É para mim o sítio mais triste da cidade de Lisboa. Quem sai dos Armazéns do Chiado e começa a subir a Rua Garrett não dá pelo painel que ornamenta a esquina da Calçada do Sacramento, a primeira à direita. Mas ele lá está, há anos, o painel da Antiga Casa José Alexandre, parece que vendia artigos domésticos, loiças, cutelaria e trens de cozinha, mas foi-se o comércio no fogo de 1988 e deixou a assinatura no ferro do Chiado.
Agora o painel é um brazão da cidade que foi, carbon copy da cidade que é, e o retrato da cidade que teremos se a deixarmos entregue aos bandidos. O painel de metal abraça a esquina, parece beijar os cotovelos da rua, e pedir clemência; continua a dizer “Antiga Loja José Alexandre Lta” a quem reconhecer o nome do antigo Chiado no silêncio, mas é difícil soletrar a assinatura de renome por debaixo do graffiti que entretanto a malta mais atrevida desenhou.
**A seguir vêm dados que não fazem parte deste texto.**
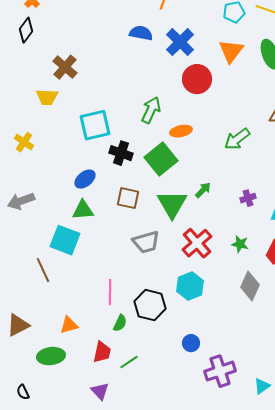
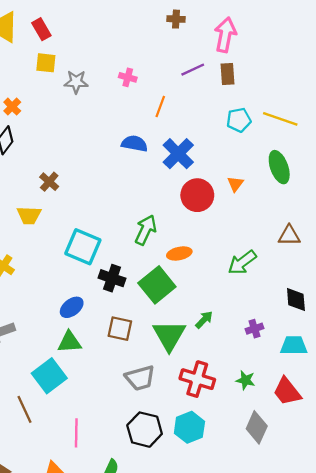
orange triangle: (231, 51) -> (235, 184), moved, size x0.6
brown cross: (65, 67) -> (49, 182), size x0.7
cyan square: (95, 125) -> (83, 247), turned 36
cyan square: (65, 240) -> (49, 376), turned 32
red cross: (197, 243) -> (197, 379), turned -32
pink line: (110, 292) -> (76, 433), moved
black hexagon: (150, 305) -> (145, 430), moved

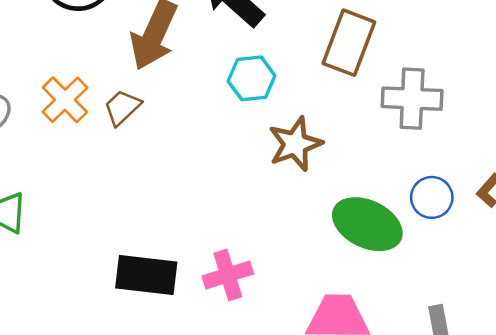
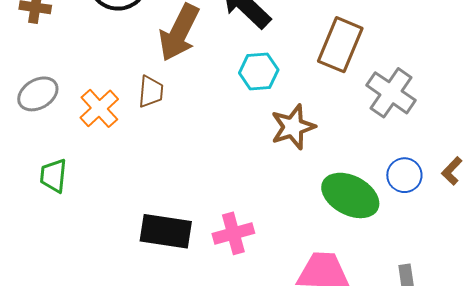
gray cross: (412, 99) -> (391, 93), turned 30
orange cross: (65, 100) -> (99, 108), moved
brown trapezoid: (122, 107) -> (151, 92), turned 136

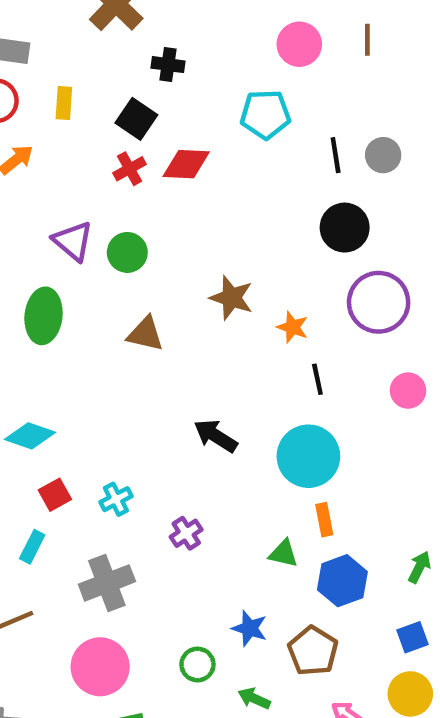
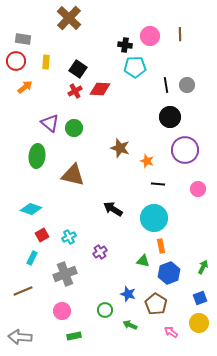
black cross: (168, 65) -> (125, 45), moved
brown triangle: (145, 334) -> (73, 175), moved, size x1.4
black line: (317, 379) -> (158, 184), turned -72
pink circle: (100, 667) -> (62, 311), size x0.7

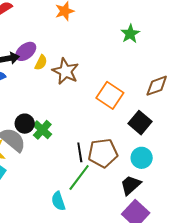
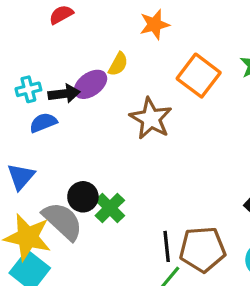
yellow semicircle: (41, 63) -> (118, 64), moved
orange square: (110, 95) -> (199, 76), moved

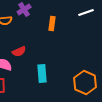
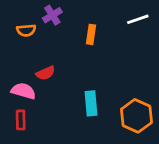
cyan rectangle: (42, 74) -> (91, 103), moved

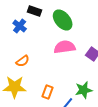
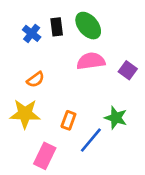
black rectangle: (35, 11) -> (57, 27), moved, turned 64
green star: (84, 90) -> (116, 118), turned 30

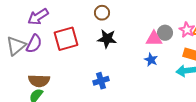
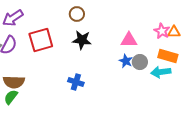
gray circle: (165, 33) -> (140, 62), moved
blue cross: (101, 81) -> (76, 82), turned 35

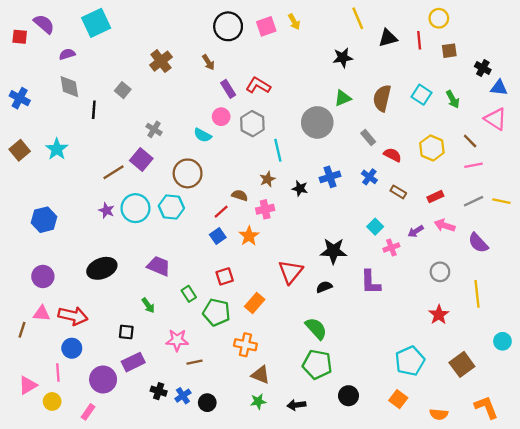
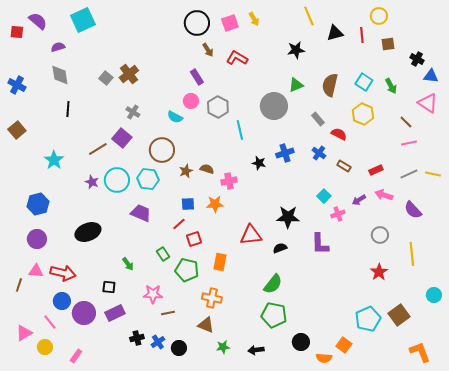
brown cross: (161, 61) -> (129, 74), moved
brown arrow: (208, 62) -> (208, 50), moved
red L-shape: (258, 85) -> (237, 58), moved
black line: (94, 110) -> (68, 109), moved
yellow hexagon: (432, 148) -> (363, 114), moved
cyan star: (57, 149) -> (54, 160), moved
brown star: (267, 179) -> (186, 171), moved
red line: (221, 212) -> (179, 224), moved
blue hexagon: (44, 220) -> (38, 204), moved
blue square: (218, 236) -> (188, 204), turned 32
orange star: (249, 236) -> (215, 204), turned 30
purple trapezoid: (159, 266) -> (141, 213), moved
red triangle: (291, 272) -> (251, 235), turned 45
orange rectangle: (255, 303) -> (220, 262), turned -30
green semicircle: (316, 329) -> (273, 284), turned 80
cyan pentagon: (410, 361) -> (368, 319), moved
pink line: (58, 373) -> (50, 322), turned -35
brown triangle: (261, 375) -> (206, 325), moved
purple circle: (103, 379) -> (84, 313), moved
black cross: (159, 391) -> (137, 338), turned -32
orange semicircle: (439, 414) -> (324, 358), moved

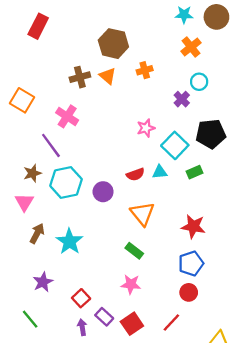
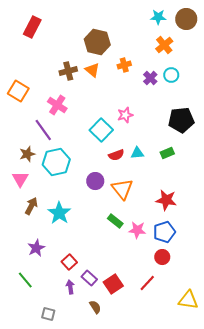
purple cross: (182, 99) -> (150, 78), moved
cyan square: (175, 145) -> (101, 130), moved
purple circle: (103, 192) -> (95, 181), moved
pink star: (131, 284) -> (137, 230), moved

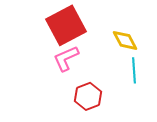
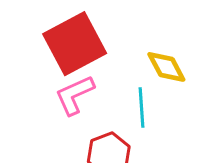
cyan line: (134, 70) -> (141, 107), moved

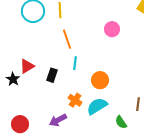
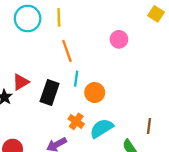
black rectangle: (52, 75) -> (50, 93), size x1.5
orange circle: (100, 80) -> (95, 93), moved

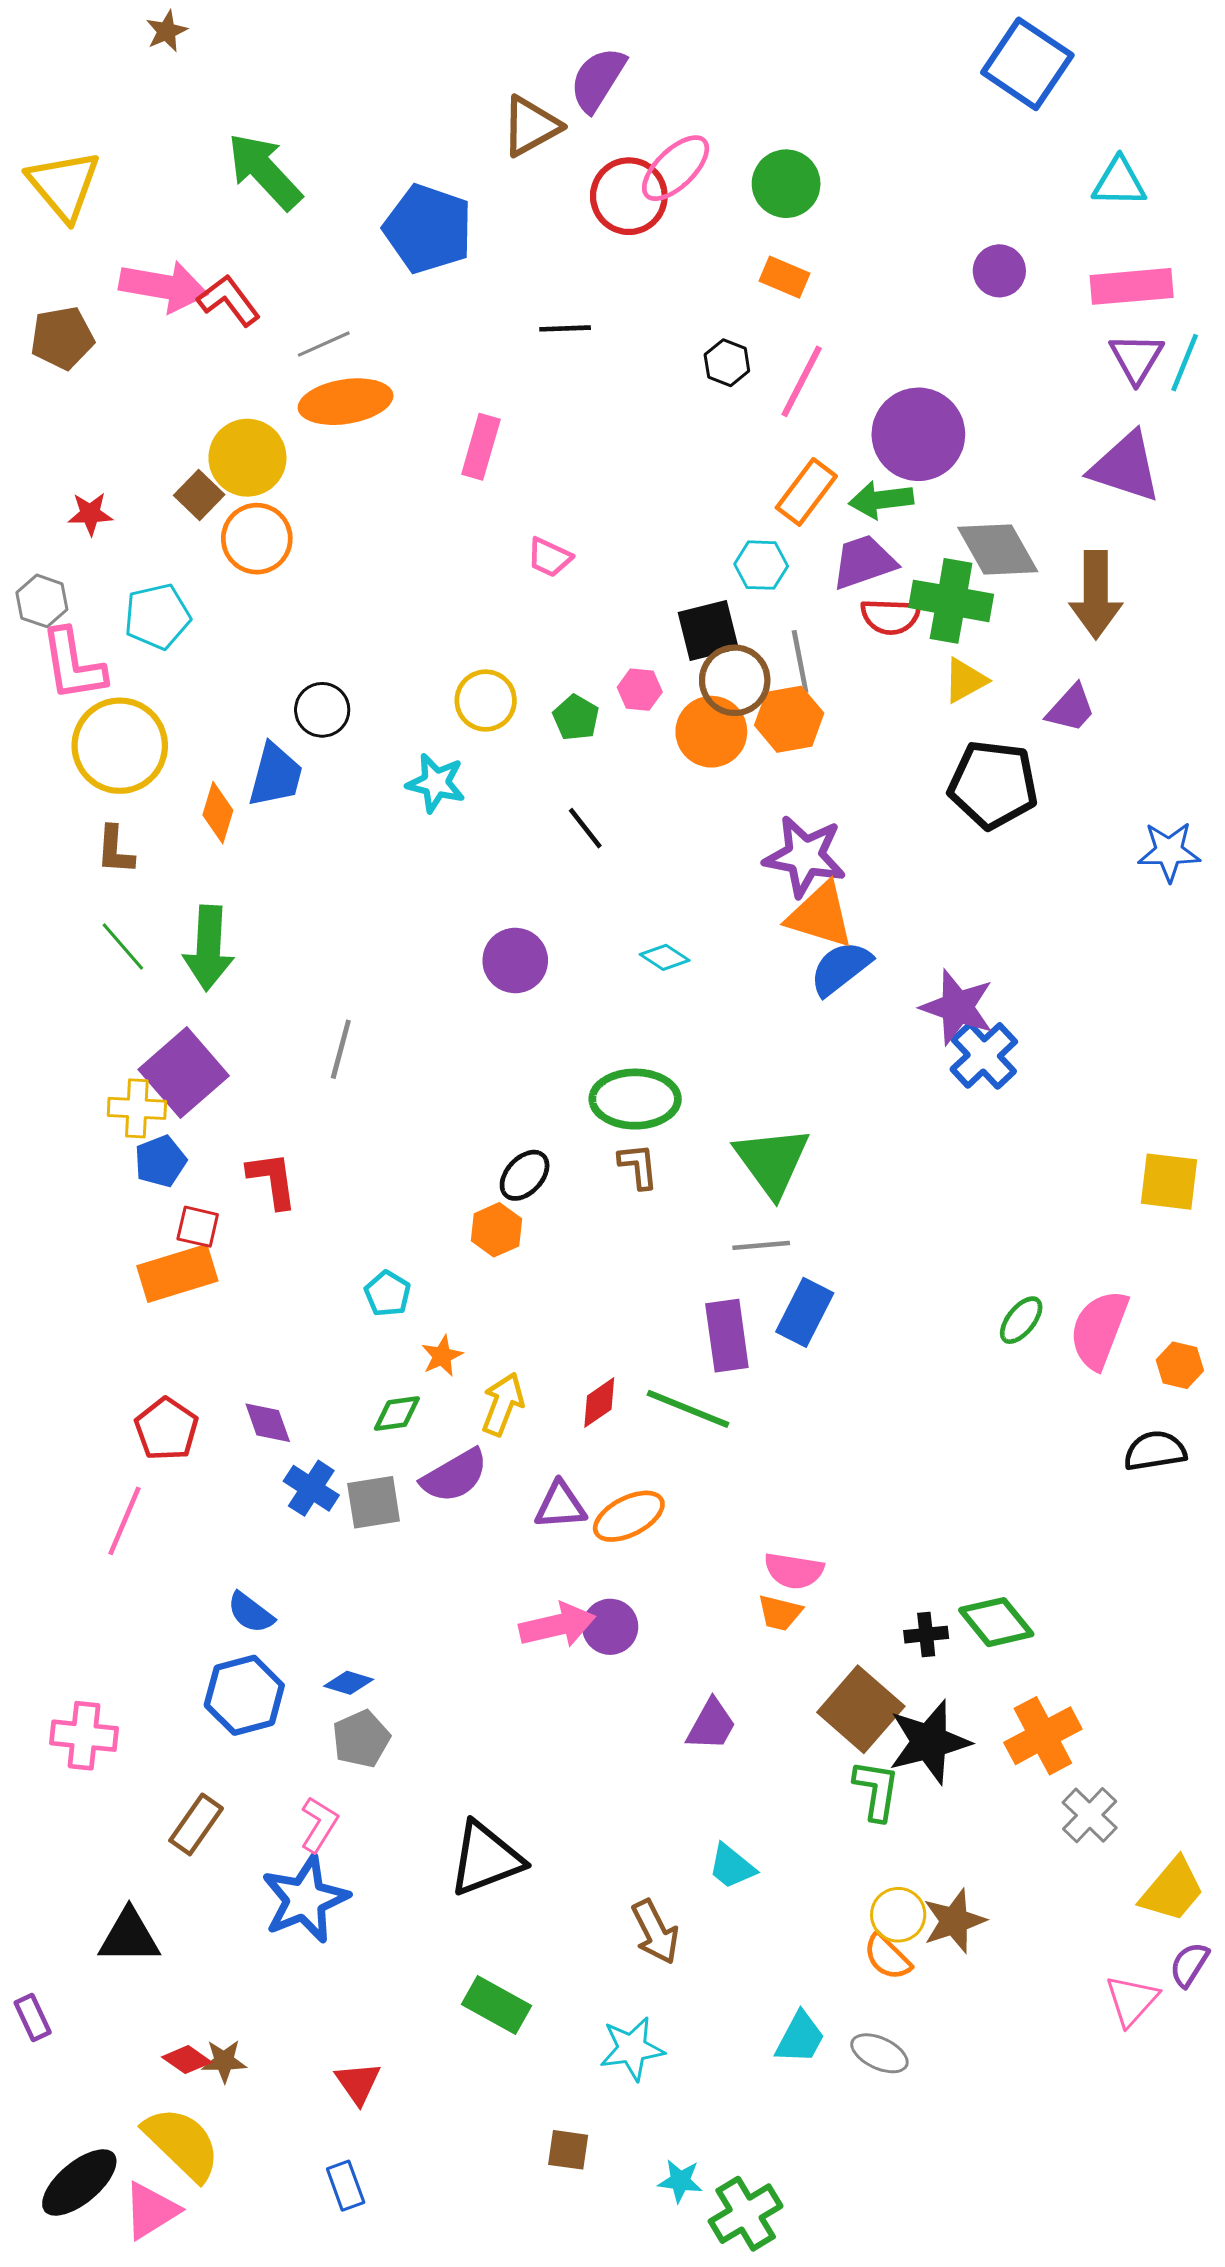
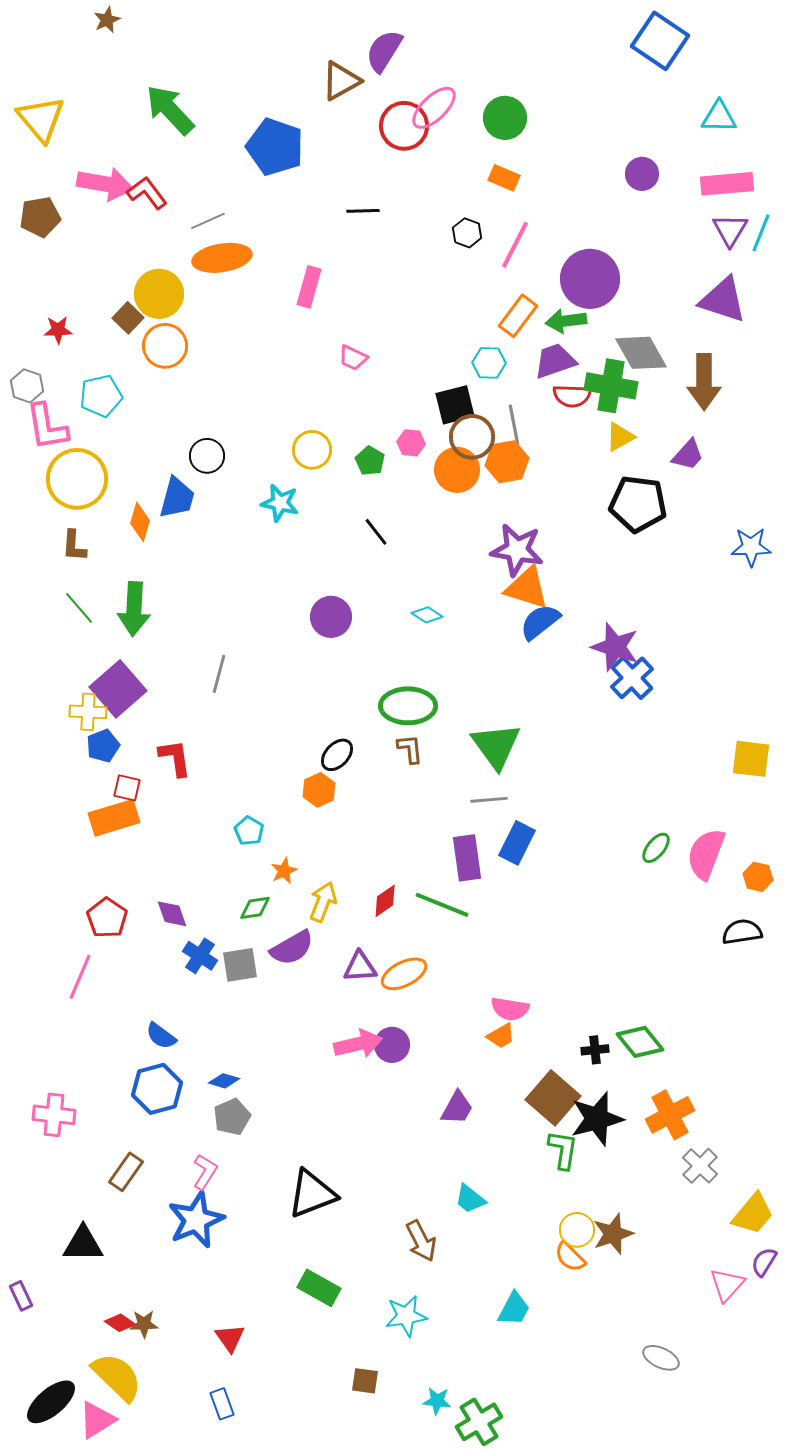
orange trapezoid: (780, 1613) -> (501, 1036), turned -44
gray ellipse: (879, 2053) -> (661, 1358), moved

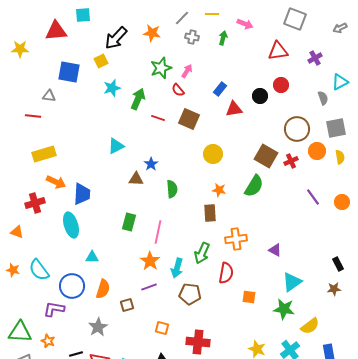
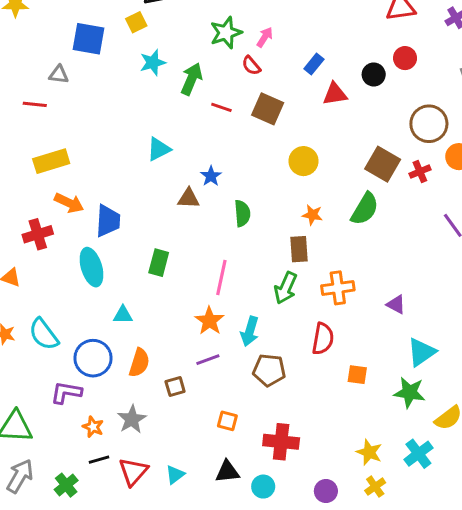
green rectangle: (129, 222) -> (159, 263), moved
green arrow: (202, 253) -> (286, 288), moved
orange star: (48, 341) -> (93, 427), moved

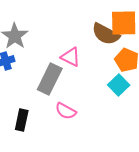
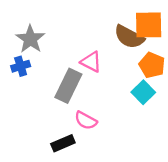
black rectangle: (22, 120) -> (63, 143), moved, turned 55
Os artistas de rua agora são uns bandidos, ou são os bandidos de rua que são artistas, já não tenho bem a certeza. Mas não basta pintar na parede, destrói-se o património, tinta sobre o painel que sobrevive da Antiga Casa José Alexandre na esquina da Garrett com a Calçada de Sacramento. Alguém contesta? Como poderia. A arte de rua não é ilegal, os fricolés pedem moedinha e atiram archotes ao ar, o cheiro intenso a querosene não inflama, eles só querem alimentar o cão ou carregar o telemóvel com mais 15 euros. De quem é a culpa?
Do outro lado da rua colam-se posters a preceito, palimpsestos anunciando concertos de bandas góticas da margem sul, peças de teatro universitário ou queima das fitas, festas de trazer por casa, modas que passaram de moda. As paredes e os passeios de Lisboa são de todos menos de Lisboa, mas ao menos são livros abertos para escárnio e mal-dizer, para se pintar ou apenas desenhar em urina, estes pequenos golpes em surdina de uma cidade livre onde as paredes e os painéis são como urinóis de Duchamps ou bigodes de Mona Lisa, nunca saberemos ver a diferença entre o lixo e o luxo, e onde fazer quando estamos aflitinhos, é uma verdadeira aflição. E entretanto a placa da José Alexandre já não tem leitura, mas sobrevive implacável à esquina a cantar o solidó, ou a canção do ceguinho, por debaixo de um grafitti virtuoso, pintado pela vergonha e a dormência da cidade, ou de quem gostaria de mandar nela.
O que fazer? Eu não mando, só mando postas de pescada. Mas cada vez que ali passo, lamento a chave de fendas que não tenho e a iniciativa que me falta para salvar o painel da miséria, da chuva miudinha e do abandono mesquinho, antes que se faça tarde e venha o Natal, ou alguém tenha uma melhor ideia, e uma chave que solte o mártir da parede. Eu gostaria de ser homem para todas as temporadas, mas tenho medo do que se esconde por detrás do painel da Antiga Casa José Alexandre, “fundada em 1823”. Sei que por detrás do painel não há nada, e o nada assusta-me tanto como a morte. Por isso é que só mencionei a parte da frente. A parte da frente tem tinta e autocolantes, mas é o painel que parece estar a mais.
Miguel Somsen
1 comentário:
Para mim é mais triste os sem-abrigos a comer a única refeição do dia aos pés das milionárias da joalharia, ou as duas faixas para automóveis + lugar de estacionamento junto ao passeio que me apertam em passeios estreitos contra as paredes e não me deixam passear lado-a-lado com a minha moça, mas adiante...
o que queria mesmo dizer era que nunca vi um desses "fricolés" que animam as ruas com fogo a sujar uma parede com grafitis. pelo contrário, os "bombers" que vejo têm em geral aspecto de descendentes das previamente referidas senhoras das joalharias.
queria deixar a adenda ao que me preconceito injustificado. obrigado.
ps: passo na rua garret e vejo neon de bancos, manequins literalmente a foder, todos ultra-iluminados, todos a chamarem os meus olhos, a forçarem a minha vista para lá. olhe para aqui, compre isto. e nem reparo nas bonitas placas antigas sujas pelos horríveis (mas não luminosos) grafitis.